The first question requires some additional information about how much of the time the heater is on and how much of the time the air conditioner is on, and how these relate to a measure of energy consumption. Energy consumption can, in turn, be related to cost. The second question requires an understanding of the costs and system performance improvements associated with each of the two ways of improving our ability to maintain room conditions.
In general, these issues assume that there are things we can control and that our choices make a difference in our ability to create the effects or achieve the goals specified by command intent. Beyond our ability simply to realize intent, there are issues of efficiency and/or cost associated with our choices. There is an implied value chain that links the quality of command intent and its expression to system performance and on to measures of value associated with outcomes. Information quality clearly affects each of these. Making the value chain explicit helps us to focus on what really matters rather than on describing behaviors.
Figure 3 identifies the value metrics associated with each of the concepts in the conceptual model.
![[UC2-Fig-3.png]]
Value metrics, like concepts, can consist of one or more variables. For example, the quality of the information provided by a temperature sensor is determined by, at a minimum, its accuracy, currency, and precision. A meat thermometer that provides you with an instantaneous readout that correctly tells you that the meat is well-done, medium, or rare may or may not be as useful as one that tells you, within one degree of accuracy, that the meat was 140 degrees 30 seconds ago. The issue at hand is “fitness for use” and that in turn may depend on the nature of the situation (e.g., rate of temperature change, or the degree of education and experience of the cook).
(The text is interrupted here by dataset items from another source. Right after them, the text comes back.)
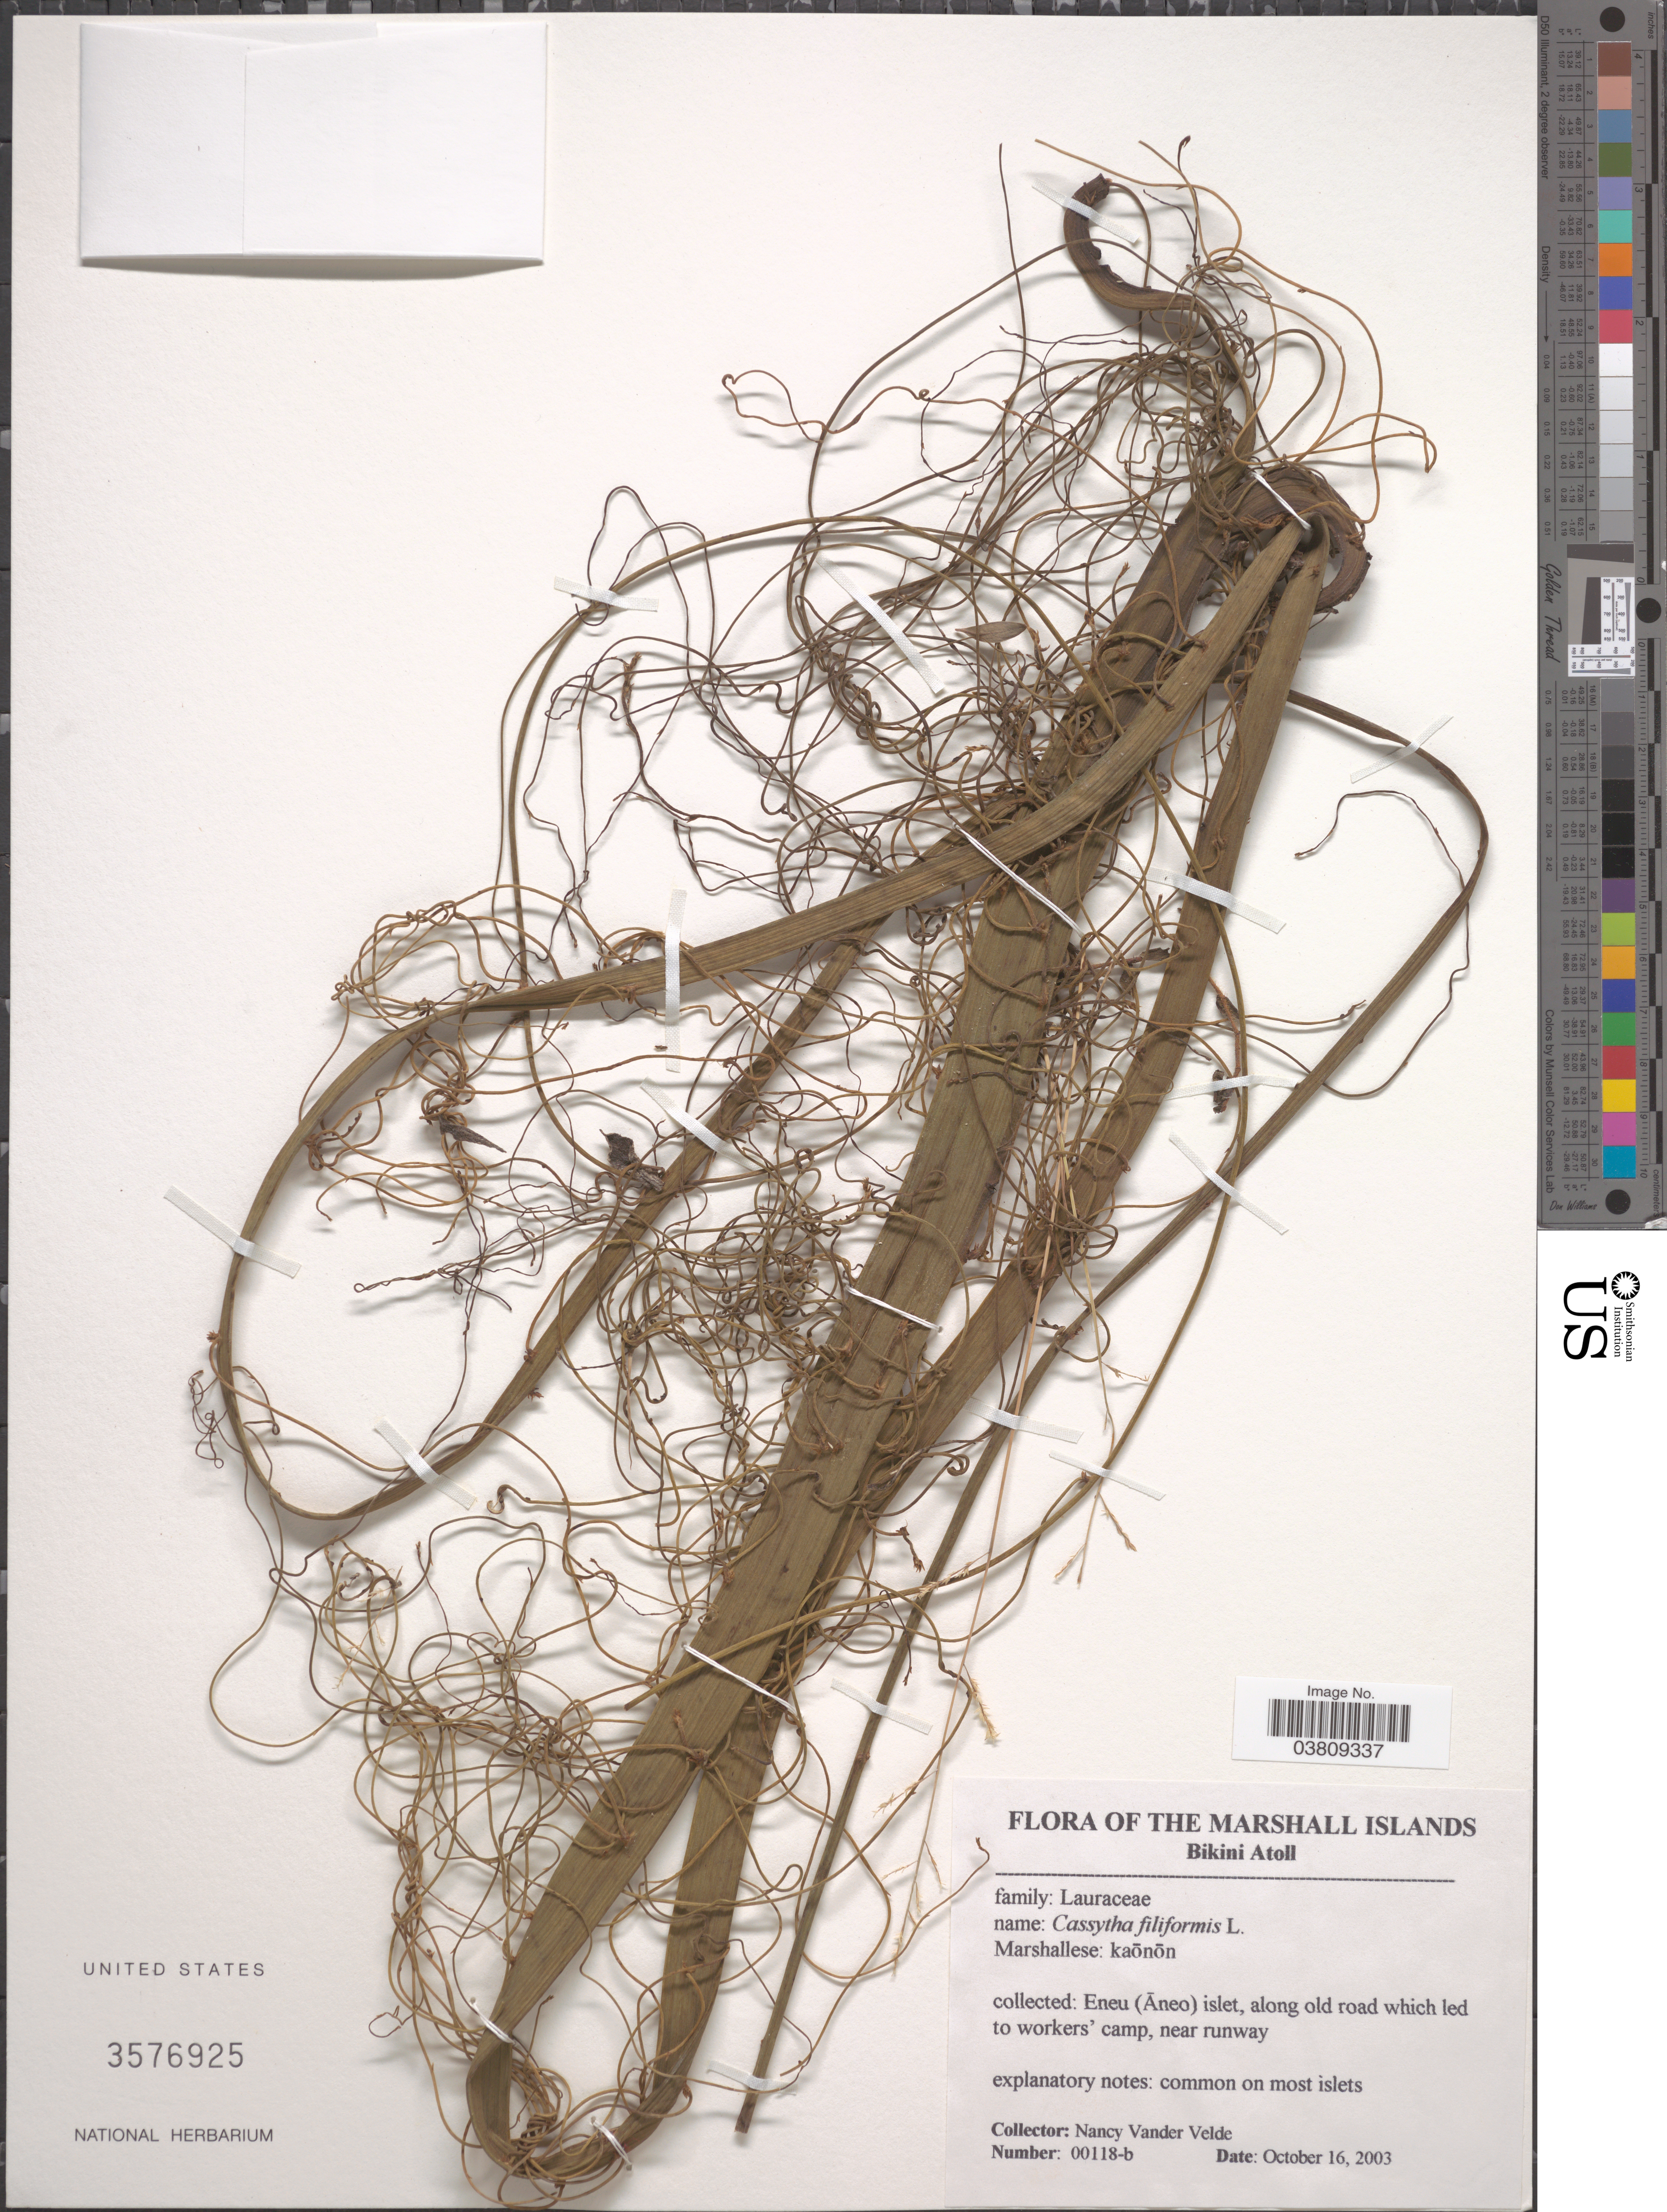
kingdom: Plantae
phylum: Tracheophyta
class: Magnoliopsida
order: Laurales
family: Lauraceae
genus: Cassytha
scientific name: Cassytha filiformis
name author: L.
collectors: N. Vander Velde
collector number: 00118-b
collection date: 2003-10-16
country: Marshall Islands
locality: Bikini Atoll. Eneu (Āneo) islet, along old road which led to worker's camp, near runway.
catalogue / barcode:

The inclusion of value concepts, in addition to process concepts, opens the door to a richer set of uses for the model. As the above example shows, if we get the basic concepts right, we will be able to develop a series of instantiations that helps us to deal with a variety of issues as well as to incorporate both facts and the relationships among them as we gather empirical evidence and understand its implications. Instantiations of the conceptual model, in the form of specific mathematical or simulation models, help us focus on what is important for the problem(s) we are working on.
The above example is meant to acquaint the reader with the basics of model building that could be used to explore a set of issues rather than modelling that is so specific that one needs to start from scratch if an important aspect of the problem or our understanding of the problem changes. This is what happens when one skips the development of a conceptual model and goes directly to a specific instantiation. All too often, simulation models have built-in (hard-wired) sets of assumptions or represent a partial formulation of the real problem (a limited set of concepts or variables).
Conceptual models represent our current state of understanding and provide a firm foundation to test and improve our understanding. Without a conceptual model to serve as a means to organise what we know, efforts to improve our understanding will be less efficient and less effective.
The next chapter deals with the nature of Command and Control. With the understanding of what a conceptual model is and why we want one from this chapter, and a basic understanding of Command and Control from the following chapter, the reader will be well-prepared for the step-by-step development of a conceptual model of Command and Control that begins in Chapter 5.